KernelCare, the first and exclusive live patching service for Amazon Linux 1 & 2, is now available for purchase on Amazon Web Services (AWS) Marketplace.
Download, deploy and configure KernelCare on-site and in the off-cloud image as well as in the enterprise platform for AWS EC2 cloud instances.
To help secure your environment, KernelCare automatically installs Linux kernel updates to live (or staging) servers without performance impact or downtime and from now on, you can purchase KernelCare from AWS Marketplace.
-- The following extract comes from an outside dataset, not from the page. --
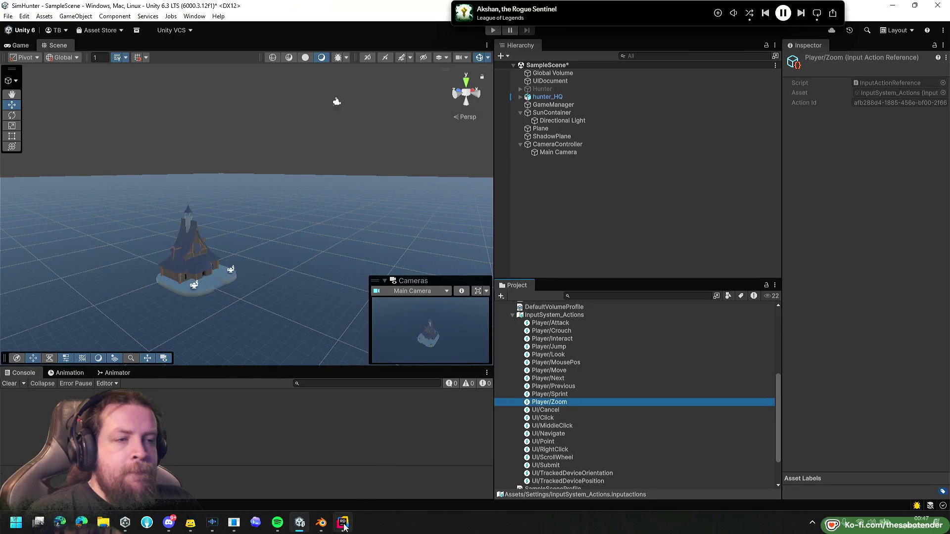
Multiply line 68's scroll y read by 0.01f in CameraController.cs, then return to Unity to recompile.
{"action": "left_click", "coordinate": [343, 523]}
Although virtual instances are not made of iron, they still have Linux kernels that are in need of constant patching against vulnerabilities. A recent vulnerability that affected Amazon Linux kernels is CVE–2019–8912. This is a use-after-free vulnerability affecting kernels running on Amazon Linux 2, among others. MITRE created an entry for the vulnerability on February 18, 2019. NVD published it on February 20. By Friday, February 22, KernelCare patches were out, protecting all of our customers’ Amazon Linux 2 installs from this vulnerability. (The details are in this blog post)
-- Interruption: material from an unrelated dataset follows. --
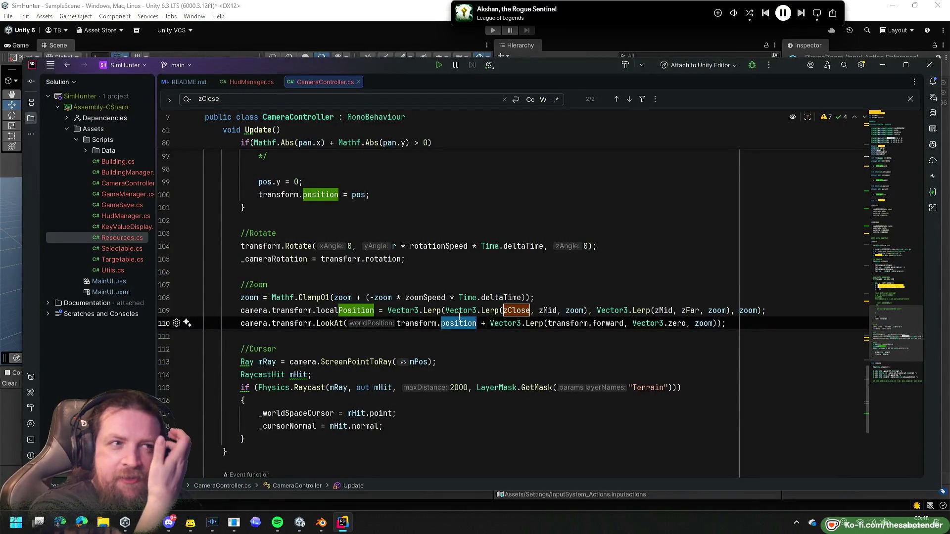
{"action": "left_click", "coordinate": [343, 298]}
{"action": "scroll", "coordinate": [343, 303], "scroll_direction": "up", "scroll_amount": 8}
Installing kernel updates mean rebooting your EC2 instance. It’s OK if you have got a handful of them; you just install the update and reboot to apply it. For a few dozen or more servers, doing this is a nightmare. Security patches are, by definition, urgent.
KernelCare is ‘install and forget’ software. The agent (a small kernel module that runs on every system) handles the installation of the patch quickly, and no processes are killed. KernelCare takes minutes to install, nanoseconds to update, does it without reboots, and provides patch roll-back capability.